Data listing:

══════════════════════════════

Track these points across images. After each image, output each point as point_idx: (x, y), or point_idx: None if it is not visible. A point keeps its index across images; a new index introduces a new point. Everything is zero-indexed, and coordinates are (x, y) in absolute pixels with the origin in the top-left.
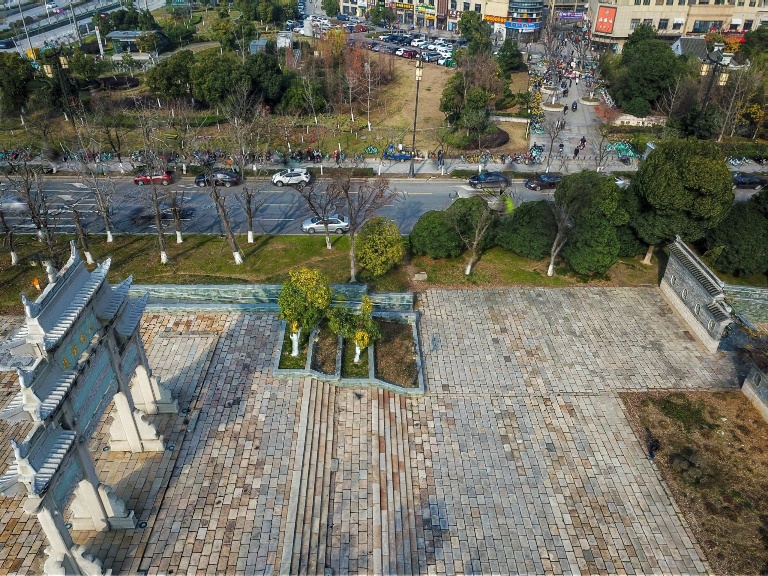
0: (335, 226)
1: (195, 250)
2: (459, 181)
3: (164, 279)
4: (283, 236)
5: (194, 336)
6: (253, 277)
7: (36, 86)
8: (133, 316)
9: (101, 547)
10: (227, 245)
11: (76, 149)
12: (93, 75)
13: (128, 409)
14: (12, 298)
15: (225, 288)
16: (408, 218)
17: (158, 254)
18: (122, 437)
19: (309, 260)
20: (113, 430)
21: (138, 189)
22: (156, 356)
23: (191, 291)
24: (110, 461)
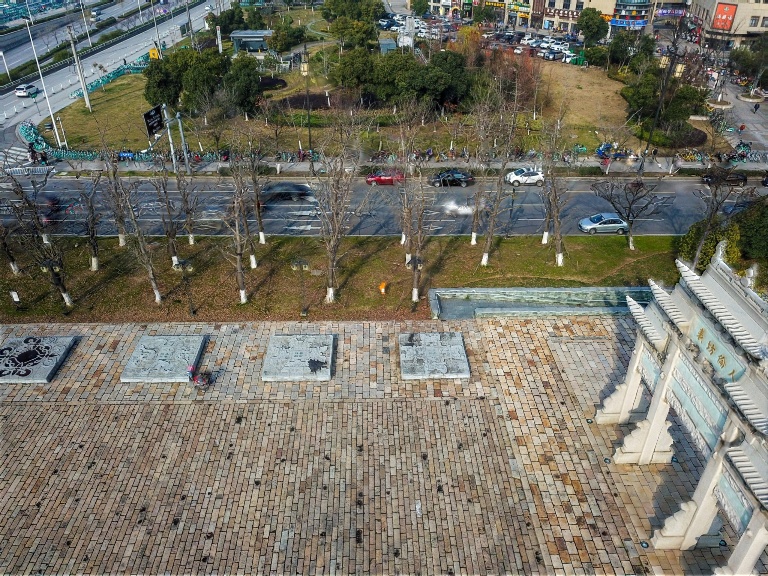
0: (617, 226)
1: (498, 252)
2: (701, 180)
3: (499, 282)
4: (568, 237)
5: (589, 341)
6: (587, 279)
7: (271, 85)
8: None
9: (700, 567)
10: (553, 246)
11: (395, 148)
12: (332, 73)
13: (664, 420)
14: (362, 302)
15: (577, 291)
16: (674, 218)
17: (466, 256)
18: (636, 449)
19: (625, 261)
20: (631, 441)
21: (374, 190)
22: (569, 362)
23: (542, 294)
24: (624, 474)
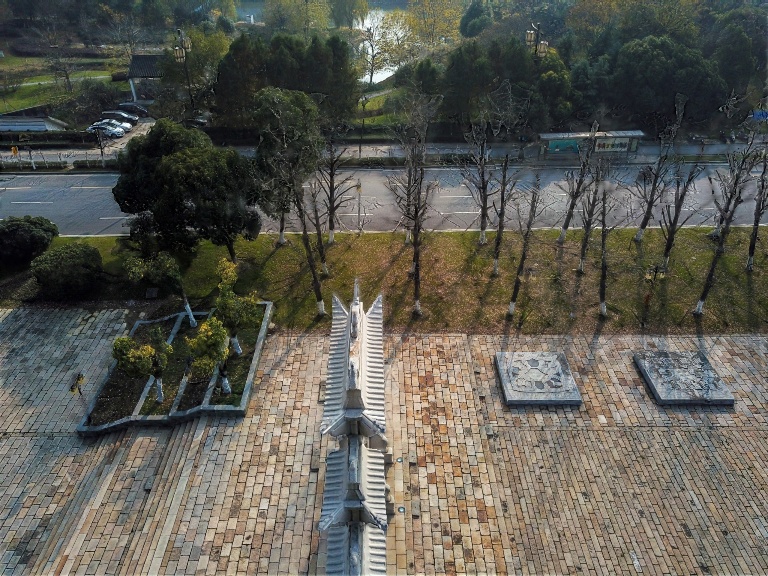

══════════════════════════════

### [EXERCISE DESCRIPTION]
Render every line of the items above as a numbered list, omitting blank lines and leaving out the pictures.

### [FULL RESPONSE]
1. Track these points across images. After each image, output each point as point_idx: (x, y), or point_idx: None if it is not visible. A point keeps its index across images; a new index introduces a new point. Everything is zero-indexed, and coordinates are (x, y) in absolute pixels with the origin in the top-left.
2. 0: (335, 226)
3. 1: (195, 250)
4. 2: (459, 181)
5. 3: (164, 279)
6. 4: (283, 236)
7. 5: (194, 336)
8. 6: (253, 277)
9. 7: (36, 86)
10. 8: (133, 316)
11. 9: (101, 547)
12. 10: (227, 245)
13. 11: (76, 149)
14. 12: (93, 75)
15. 13: (128, 409)
16. 14: (12, 298)
17. 15: (225, 288)
18. 16: (408, 218)
19. 17: (158, 254)
20. 18: (122, 437)
21. 19: (309, 260)
22. 20: (113, 430)
23. 21: (138, 189)
24. 22: (156, 356)
25. 23: (191, 291)
26. 24: (110, 461)
27. 0: (617, 226)
28. 1: (498, 252)
29. 2: (701, 180)
30. 3: (499, 282)
31. 4: (568, 237)
32. 5: (589, 341)
33. 6: (587, 279)
34. 7: (271, 85)
35. 8: None
36. 9: (700, 567)
37. 10: (553, 246)
38. 11: (395, 148)
39. 12: (332, 73)
40. 13: (664, 420)
41. 14: (362, 302)
42. 15: (577, 291)
43. 16: (674, 218)
44. 17: (466, 256)
45. 18: (636, 449)
46. 19: (625, 261)
47. 20: (631, 441)
48. 21: (374, 190)
49. 22: (569, 362)
50. 23: (542, 294)
51. 24: (624, 474)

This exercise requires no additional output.